Updating Existing Data with SSIS

I see a lot of questions on the forums about updating existing data in SSIS.  When the update is dynamic and is based on elements within your data flow, a common mistake is to use the Ole DB Command within the data flow pane:

figure1 

The above poorly designed update has us retrieving data from some source, and then running an update on our target database based on one or more values in the source.  Does it work?  Sure.  The problem occurs when you touch more than a handful of rows.  When you bring in the Ole Db command into the picture in a data flow, you’ll be firing the statement in this control once for every row of data in your pipeline.  So let’s say our source retrieves 100,000 rows into the data flow: the downstream UPDATE command will be executed 100,000 times!  Such operations could bring the most capable server to its knees.

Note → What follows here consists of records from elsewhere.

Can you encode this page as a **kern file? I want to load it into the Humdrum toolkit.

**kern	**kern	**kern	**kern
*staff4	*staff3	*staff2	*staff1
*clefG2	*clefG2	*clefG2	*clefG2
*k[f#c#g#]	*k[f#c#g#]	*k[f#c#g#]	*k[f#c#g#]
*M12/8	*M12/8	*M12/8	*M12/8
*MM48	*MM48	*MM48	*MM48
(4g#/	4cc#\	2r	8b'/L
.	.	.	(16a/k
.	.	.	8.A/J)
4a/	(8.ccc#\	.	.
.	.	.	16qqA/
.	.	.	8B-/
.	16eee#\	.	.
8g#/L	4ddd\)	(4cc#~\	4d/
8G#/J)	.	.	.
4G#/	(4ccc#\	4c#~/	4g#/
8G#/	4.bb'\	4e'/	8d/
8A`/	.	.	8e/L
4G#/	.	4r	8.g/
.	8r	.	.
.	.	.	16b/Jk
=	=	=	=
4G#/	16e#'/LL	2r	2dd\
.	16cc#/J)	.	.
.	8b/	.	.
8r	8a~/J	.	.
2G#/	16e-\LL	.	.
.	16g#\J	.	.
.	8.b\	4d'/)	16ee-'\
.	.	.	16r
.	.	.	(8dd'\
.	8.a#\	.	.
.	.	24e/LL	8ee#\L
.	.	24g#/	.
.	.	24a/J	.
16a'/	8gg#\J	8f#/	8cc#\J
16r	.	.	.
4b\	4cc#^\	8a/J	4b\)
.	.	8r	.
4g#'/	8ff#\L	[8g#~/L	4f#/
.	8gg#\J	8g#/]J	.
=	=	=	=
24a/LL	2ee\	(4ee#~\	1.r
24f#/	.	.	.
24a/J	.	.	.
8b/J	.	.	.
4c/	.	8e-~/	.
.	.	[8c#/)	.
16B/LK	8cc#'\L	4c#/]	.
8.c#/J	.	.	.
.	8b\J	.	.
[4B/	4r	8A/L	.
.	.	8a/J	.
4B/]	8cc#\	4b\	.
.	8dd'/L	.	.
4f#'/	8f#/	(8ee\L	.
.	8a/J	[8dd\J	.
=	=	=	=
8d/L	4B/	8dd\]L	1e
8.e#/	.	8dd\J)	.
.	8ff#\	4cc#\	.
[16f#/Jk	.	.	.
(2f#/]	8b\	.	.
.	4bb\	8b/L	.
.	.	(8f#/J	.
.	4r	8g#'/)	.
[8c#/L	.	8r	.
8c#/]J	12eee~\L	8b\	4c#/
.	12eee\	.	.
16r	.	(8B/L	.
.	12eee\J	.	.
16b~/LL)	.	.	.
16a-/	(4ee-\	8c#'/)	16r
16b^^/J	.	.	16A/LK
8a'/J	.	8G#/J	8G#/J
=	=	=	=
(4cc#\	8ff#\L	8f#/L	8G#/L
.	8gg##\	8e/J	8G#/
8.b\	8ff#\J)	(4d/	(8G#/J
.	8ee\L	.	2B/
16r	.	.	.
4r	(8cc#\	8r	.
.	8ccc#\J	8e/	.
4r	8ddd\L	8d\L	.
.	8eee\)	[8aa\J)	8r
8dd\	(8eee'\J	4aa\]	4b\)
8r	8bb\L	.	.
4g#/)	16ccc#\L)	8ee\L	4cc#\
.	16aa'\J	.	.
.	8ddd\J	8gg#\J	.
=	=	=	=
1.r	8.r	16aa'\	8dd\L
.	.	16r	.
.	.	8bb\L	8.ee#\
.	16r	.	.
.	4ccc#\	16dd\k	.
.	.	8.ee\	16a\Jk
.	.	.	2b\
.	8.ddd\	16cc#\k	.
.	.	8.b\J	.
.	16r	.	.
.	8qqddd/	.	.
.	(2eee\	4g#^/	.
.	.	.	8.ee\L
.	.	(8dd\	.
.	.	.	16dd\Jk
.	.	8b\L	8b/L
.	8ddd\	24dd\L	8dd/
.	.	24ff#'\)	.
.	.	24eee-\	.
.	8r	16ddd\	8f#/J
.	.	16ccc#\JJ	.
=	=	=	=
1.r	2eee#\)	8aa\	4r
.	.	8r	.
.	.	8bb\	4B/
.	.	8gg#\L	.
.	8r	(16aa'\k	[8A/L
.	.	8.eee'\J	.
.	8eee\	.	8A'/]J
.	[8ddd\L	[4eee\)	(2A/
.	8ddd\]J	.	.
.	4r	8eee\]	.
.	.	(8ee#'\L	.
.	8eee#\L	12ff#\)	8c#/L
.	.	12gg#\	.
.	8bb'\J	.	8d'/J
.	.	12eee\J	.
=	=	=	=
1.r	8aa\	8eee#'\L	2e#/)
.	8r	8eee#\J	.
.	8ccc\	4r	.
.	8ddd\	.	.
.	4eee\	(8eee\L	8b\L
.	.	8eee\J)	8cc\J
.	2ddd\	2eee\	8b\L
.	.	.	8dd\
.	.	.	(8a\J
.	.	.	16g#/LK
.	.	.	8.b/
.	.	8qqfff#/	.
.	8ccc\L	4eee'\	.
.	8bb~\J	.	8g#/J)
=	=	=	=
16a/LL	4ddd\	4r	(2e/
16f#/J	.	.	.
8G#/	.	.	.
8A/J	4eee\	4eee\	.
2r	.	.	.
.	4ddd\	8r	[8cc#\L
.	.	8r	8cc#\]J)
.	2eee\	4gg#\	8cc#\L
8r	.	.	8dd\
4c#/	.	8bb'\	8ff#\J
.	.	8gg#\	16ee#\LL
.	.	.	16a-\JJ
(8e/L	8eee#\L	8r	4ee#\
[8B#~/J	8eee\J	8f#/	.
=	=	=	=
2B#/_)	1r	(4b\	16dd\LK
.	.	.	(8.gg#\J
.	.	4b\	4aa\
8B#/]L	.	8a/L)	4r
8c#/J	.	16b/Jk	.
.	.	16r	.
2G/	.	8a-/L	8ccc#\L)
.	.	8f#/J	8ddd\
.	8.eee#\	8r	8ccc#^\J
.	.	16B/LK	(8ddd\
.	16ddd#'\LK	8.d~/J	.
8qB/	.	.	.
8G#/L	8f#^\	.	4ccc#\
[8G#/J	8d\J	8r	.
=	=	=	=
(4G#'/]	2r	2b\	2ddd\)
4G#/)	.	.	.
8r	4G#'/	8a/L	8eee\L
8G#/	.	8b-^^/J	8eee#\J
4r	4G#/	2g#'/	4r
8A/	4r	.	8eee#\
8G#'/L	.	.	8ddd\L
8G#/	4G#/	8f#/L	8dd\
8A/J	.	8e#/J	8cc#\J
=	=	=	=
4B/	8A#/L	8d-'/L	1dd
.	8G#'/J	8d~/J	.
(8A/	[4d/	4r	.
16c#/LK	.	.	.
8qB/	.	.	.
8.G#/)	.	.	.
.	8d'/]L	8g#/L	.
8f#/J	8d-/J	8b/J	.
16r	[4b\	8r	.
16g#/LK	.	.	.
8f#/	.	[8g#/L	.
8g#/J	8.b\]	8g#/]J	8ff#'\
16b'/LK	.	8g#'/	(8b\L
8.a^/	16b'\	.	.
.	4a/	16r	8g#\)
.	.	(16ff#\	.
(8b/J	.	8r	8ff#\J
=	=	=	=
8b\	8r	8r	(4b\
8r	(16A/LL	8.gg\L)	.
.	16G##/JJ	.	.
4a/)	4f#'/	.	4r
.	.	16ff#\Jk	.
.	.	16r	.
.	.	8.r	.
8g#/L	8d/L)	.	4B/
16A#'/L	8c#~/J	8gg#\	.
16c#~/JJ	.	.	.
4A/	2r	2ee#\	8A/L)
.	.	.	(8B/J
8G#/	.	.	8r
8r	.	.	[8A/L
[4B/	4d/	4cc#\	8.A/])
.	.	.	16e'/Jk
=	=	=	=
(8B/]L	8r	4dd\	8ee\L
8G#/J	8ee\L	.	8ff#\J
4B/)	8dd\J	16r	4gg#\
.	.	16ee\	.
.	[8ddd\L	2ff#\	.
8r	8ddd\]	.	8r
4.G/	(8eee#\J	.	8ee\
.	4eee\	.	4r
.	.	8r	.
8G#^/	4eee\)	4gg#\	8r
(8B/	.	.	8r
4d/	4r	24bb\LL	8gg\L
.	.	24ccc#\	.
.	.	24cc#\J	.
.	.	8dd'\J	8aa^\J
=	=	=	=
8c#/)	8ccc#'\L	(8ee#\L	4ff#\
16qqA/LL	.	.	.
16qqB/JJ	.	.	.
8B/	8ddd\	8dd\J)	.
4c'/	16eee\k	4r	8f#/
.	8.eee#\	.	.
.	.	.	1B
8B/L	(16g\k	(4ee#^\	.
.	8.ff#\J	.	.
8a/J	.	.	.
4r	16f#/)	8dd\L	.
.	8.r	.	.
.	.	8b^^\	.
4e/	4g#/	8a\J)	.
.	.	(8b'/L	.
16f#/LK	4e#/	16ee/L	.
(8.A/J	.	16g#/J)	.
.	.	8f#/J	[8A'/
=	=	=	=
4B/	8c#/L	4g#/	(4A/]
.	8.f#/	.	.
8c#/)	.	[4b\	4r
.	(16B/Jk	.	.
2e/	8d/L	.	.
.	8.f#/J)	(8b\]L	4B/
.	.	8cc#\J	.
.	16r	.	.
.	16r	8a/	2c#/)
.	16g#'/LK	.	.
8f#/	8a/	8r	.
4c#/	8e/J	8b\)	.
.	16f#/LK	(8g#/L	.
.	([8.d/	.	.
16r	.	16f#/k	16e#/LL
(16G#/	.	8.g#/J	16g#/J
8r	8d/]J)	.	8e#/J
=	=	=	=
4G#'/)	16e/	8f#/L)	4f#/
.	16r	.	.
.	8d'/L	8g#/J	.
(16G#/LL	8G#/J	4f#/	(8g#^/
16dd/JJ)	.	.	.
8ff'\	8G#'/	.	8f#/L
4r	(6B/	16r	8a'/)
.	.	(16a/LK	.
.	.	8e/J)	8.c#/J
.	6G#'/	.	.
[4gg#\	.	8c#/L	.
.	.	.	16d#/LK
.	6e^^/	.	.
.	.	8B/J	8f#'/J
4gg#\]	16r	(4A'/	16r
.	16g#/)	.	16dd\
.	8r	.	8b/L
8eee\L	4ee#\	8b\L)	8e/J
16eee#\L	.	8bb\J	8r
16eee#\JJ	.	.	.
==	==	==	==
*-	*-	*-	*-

A better solution could include staging your data.  Using this method, you’ll retrieve the data from the source and write it into a staging table in the destination database.  You can then use an Execute SQL task to run your update in a more organic manner.

figure2

Set up your data flow as shown above to pull in the data to a staging table, then you can run a single UPDATE statement:

UPDATE i
SET InvoiceAmount = st.UpdatedInvoiceAmount
FROM Invoices i
INNER JOIN StagedData st ON i.InvoiceID = st.InvoiceID

The advantage here is that you’re executing the expensive UPDATE statement once for each table rather than once for each row affected.

Of course, there are some situations that explicitly disallow the use of staging tables in destination systems.  If storage or access restrictions keep you from using this method, you may have to use the row-by-row insert, so be aware that it's going to be a bottleneck.

Comments

Posted by Anonymous on 10 September 2009

Pingback from  Dew Drop – September 10, 2009 | Alvin Ashcraft's Morning Dew

Posted by yogesh_t_r on 19 July 2012

We use a Temp table instead of a dedicated staging table. Its Brief and to the point thx.